→ Instructions for the task
Set down, please, the line that contains "nand srig2(s, sbar, cbar, clkbar);" and every line that follows it to the end of the records, exactly; do not include pictures.
═══ Extracted entries
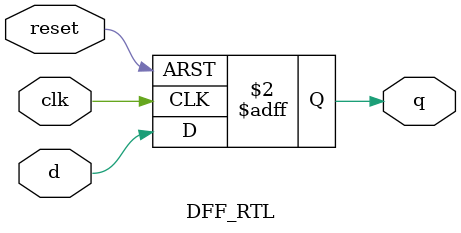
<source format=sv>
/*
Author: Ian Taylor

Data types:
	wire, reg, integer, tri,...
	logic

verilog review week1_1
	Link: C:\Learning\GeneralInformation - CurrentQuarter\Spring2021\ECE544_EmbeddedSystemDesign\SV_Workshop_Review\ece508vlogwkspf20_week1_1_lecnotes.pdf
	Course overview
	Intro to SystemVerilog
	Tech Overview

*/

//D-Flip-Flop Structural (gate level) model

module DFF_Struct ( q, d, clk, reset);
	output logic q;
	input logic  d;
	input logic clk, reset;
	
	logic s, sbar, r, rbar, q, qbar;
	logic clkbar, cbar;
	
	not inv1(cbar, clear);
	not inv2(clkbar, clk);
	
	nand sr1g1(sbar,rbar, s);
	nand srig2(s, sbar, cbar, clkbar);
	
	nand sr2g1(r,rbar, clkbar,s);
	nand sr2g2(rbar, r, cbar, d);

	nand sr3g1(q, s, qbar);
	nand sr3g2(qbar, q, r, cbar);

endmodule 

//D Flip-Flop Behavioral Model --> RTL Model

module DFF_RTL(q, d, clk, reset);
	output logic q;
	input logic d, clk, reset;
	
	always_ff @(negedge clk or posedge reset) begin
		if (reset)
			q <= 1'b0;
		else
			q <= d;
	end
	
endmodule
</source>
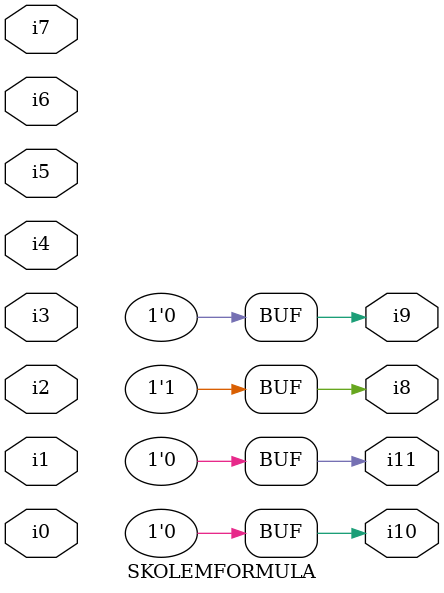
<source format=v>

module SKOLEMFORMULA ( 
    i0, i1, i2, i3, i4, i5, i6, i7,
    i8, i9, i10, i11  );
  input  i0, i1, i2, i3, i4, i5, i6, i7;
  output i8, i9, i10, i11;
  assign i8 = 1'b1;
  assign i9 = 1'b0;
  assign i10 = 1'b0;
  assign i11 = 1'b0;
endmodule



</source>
══════
→ Solution for this task
	nand srig2(s, sbar, cbar, clkbar);
	
	nand sr2g1(r,rbar, clkbar,s);
	nand sr2g2(rbar, r, cbar, d);

	nand sr3g1(q, s, qbar);
	nand sr3g2(qbar, q, r, cbar);

endmodule 

//D Flip-Flop Behavioral Model --> RTL Model

module DFF_RTL(q, d, clk, reset);
	output logic q;
	input logic d, clk, reset;
	
	always_ff @(negedge clk or posedge reset) begin
		if (reset)
			q <= 1'b0;
		else
			q <= d;
	end
	
endmodule
</source>
<source format=v>

module SKOLEMFORMULA ( 
    i0, i1, i2, i3, i4, i5, i6, i7,
    i8, i9, i10, i11  );
  input  i0, i1, i2, i3, i4, i5, i6, i7;
  output i8, i9, i10, i11;
  assign i8 = 1'b1;
  assign i9 = 1'b0;
  assign i10 = 1'b0;
  assign i11 = 1'b0;
endmodule



</source>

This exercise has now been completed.